Kızılay tarafından kendisine takdim edilen 'altın madalya beratı'nın aslında sarıya boyanmış gümüş olduğu ortaya çıktı. CHP Gaziantep Milletvekili Hasan Öztürkmen, yaşanan bu durumu sert bir şekilde eleştirerek Kızılay’a ve Cumhurbaşkanlığı’na yönelik sorular yöneltti. Bu olay, Kızılay’ın bağışçılara verdiği sözlerle gerçekler arasındaki farkı bir kez daha gündeme taşıdı.
Ahmet Fahri Doğanlar’ın Bağış Hikayesi ve Madalya Olayı
Gaziantep’te yaşayan Ahmet Fahri Doğanlar, yıllardır düzenli olarak Kızılay’a kan bağışı yaparak önemli bir sosyal sorumluluk örneği sergiliyordu. Verdiği kan miktarı 35 üniteye ulaşınca, Kızılay tarafından kendisine ‘altın madalya beratı’ ile ödüllendirileceği bildirildi.

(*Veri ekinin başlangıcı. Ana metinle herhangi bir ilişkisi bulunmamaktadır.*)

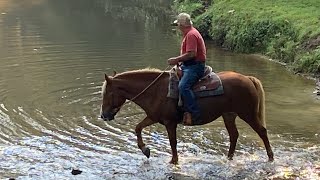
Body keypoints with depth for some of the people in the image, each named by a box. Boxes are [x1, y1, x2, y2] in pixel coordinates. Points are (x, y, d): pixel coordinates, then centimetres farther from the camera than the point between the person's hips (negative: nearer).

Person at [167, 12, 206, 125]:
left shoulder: (191, 34, -15)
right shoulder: (189, 33, 19)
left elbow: (191, 54, -25)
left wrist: (176, 60, -18)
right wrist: (180, 61, 13)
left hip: (195, 66, -12)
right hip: (189, 65, 12)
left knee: (183, 86, -30)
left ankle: (194, 113, -28)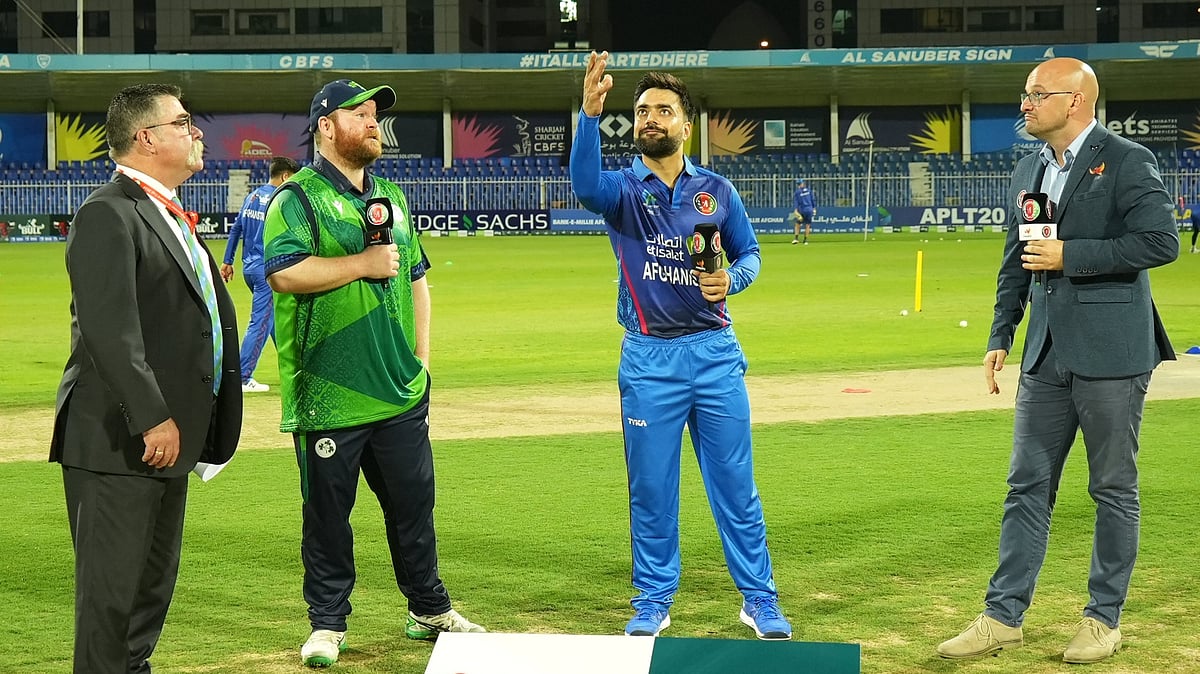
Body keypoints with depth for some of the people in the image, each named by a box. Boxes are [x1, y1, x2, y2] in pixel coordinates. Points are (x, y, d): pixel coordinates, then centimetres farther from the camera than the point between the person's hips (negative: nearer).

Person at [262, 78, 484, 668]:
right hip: (329, 395, -6)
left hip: (401, 395, 6)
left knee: (414, 502, 13)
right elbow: (285, 273, -21)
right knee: (328, 512, 3)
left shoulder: (392, 196, 16)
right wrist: (364, 263, -16)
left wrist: (421, 356, 13)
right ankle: (327, 623, 15)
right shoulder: (298, 198, -6)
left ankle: (429, 609, 26)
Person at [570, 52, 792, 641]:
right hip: (649, 359, -1)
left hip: (716, 352, 1)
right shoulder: (622, 189, -1)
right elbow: (585, 185, -24)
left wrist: (730, 279, -12)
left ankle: (760, 599, 14)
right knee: (651, 488, 6)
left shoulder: (716, 190, 6)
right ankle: (653, 601, 18)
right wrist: (590, 115, -41)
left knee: (735, 483, 5)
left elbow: (749, 253, 12)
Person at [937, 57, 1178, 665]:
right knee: (1027, 487, 8)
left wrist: (1070, 255, -17)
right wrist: (1000, 337, 14)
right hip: (1047, 354, 7)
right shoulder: (1028, 171, 13)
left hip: (1110, 351, -6)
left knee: (1114, 490, 5)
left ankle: (1105, 617, 15)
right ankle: (1003, 616, 13)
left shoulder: (1126, 161, -9)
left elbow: (1161, 241, -17)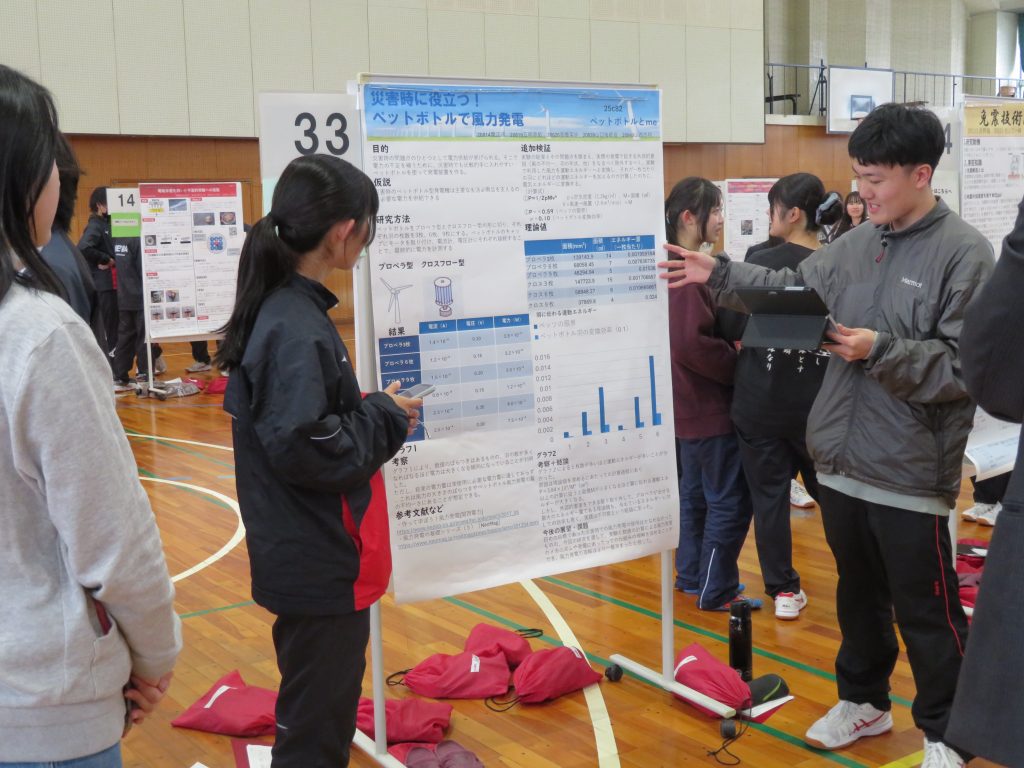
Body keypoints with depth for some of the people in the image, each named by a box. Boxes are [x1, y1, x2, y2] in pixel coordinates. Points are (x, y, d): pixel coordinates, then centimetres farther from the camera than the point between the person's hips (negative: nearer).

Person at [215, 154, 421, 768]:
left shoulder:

Kızılay Gaziantep Şubesi’nde düzenlenen törende, Doğanlar’a Kızılay Genel Başkanı Fatma Meriç Yılmaz imzalı bir teşekkür mektubu ve altın madalya beratı teslim edildi.
Doğanlar, bağışları karşılığında maddi bir beklenti içinde olmamakla birlikte, bu madalyayı çocuklarına manevi bir hatıra olarak bırakmayı planlıyordu. Ancak, bir kuyumcu arkadaşına madalyayı gösterdiğinde altın olmadığını öğrendi. Bunun üzerine başka bir kuyumcuya da başvuran Doğanlar, aynı cevabı alınca madalyanın altın değil, sarıya boyanmış gümüş olduğunu anladı.
Kuyumcuların İncelemesi Sonucu Ortaya Çıktı
Konu üzerine daha detaylı bilgi almak isteyen Ahmet Fahri Doğanlar, madalyayı Gaziantep Ayar Evi'ne inceletti. Yapılan analiz sonucunda, madalyanın binde 925 oranında gümüş olduğu ve altın oranının ise sıfır olduğu belirlendi. Bu durum, Kızılay’ın bağışçılara verdiği ‘altın madalya’ vaadinin gerçeği yansıtmadığını gözler önüne serdi. Madalyanın altın olmaması, Doğanlar başta olmak üzere birçok vatandaşta hayal kırıklığı yarattı.
CHP’li Vekilden Kızılay’a Sert Tepki
Olayın ardından CHP Gaziantep Milletvekili Hasan Öztürkmen, Kızılay’ın bağışçılara yönelik bu tutumunu sert bir dille eleştirdi. Öztürkmen, altın olmayan bir madalyanın neden ‘altın madalya’ olarak verildiğini sorgularken, Kızılay’ın yardımsever vatandaşları kandırarak büyük bir güven kaybı yaşadığını ifade etti. Milletvekili, “Siz yardımseverlere tenekeden madalya beratı verseniz bile yine aynı şevkle alacaklarını bilmiyor musunuz?” diyerek, Kızılay’ın bu yaklaşımını kınadı.
Öztürkmen, yaptığı açıklamada şu ifadelere yer verdi: “Ahmet Fahri Doğanlar, 35 ünite kan bağışlayarak Kızılay tarafından ödüllendirileceği söylenen altın madalyayı alırken, büyük bir gurur duyuyordu. Ancak madalyanın altın olmadığını öğrenince şoka uğradı. Kızılay’ın yardımsever vatandaşları böylesine aldatması kabul edilemez bir durumdur.”
Kızılay’ın Geçmişteki Tartışmalı Uygulamaları
Bu olay, Kızılay’ın daha önce de gündeme gelen tartışmalı uygulamalarını hatırlattı. Özellikle 6 Şubat depremlerinde Kızılay’ın, depolarındaki çadırları depremzedelere ücretsiz dağıtmak yerine bazı kurumlara satması, büyük tepki toplamıştı. Kurumun köklü geçmişine rağmen, son yıllarda yardımsever vatandaşlarla arasındaki güven ilişkisi zedelenmiş durumda. Kızılay’ın, bağışçılara verdiği bu tür vaadlerle gerçeğin örtüşmemesi, kurumun şeffaflığı ve güvenilirliği konusundaki soruları yeniden gündeme getirdi.
Ahmet Fahri Doğanlar, madalyanın manevi bir hatıra olarak büyük anlam taşıdığını, ancak altın olmayan bir madalyanın kendisine verilmiş olmasının hem kendisini hem de diğer yardımseverleri derinden üzdüğünü ifade etti. Kızılay’ın bu durumu nasıl telafi edeceği ve yardımsever vatandaşların güvenini nasıl yeniden kazanacağı merakla bekleniyor.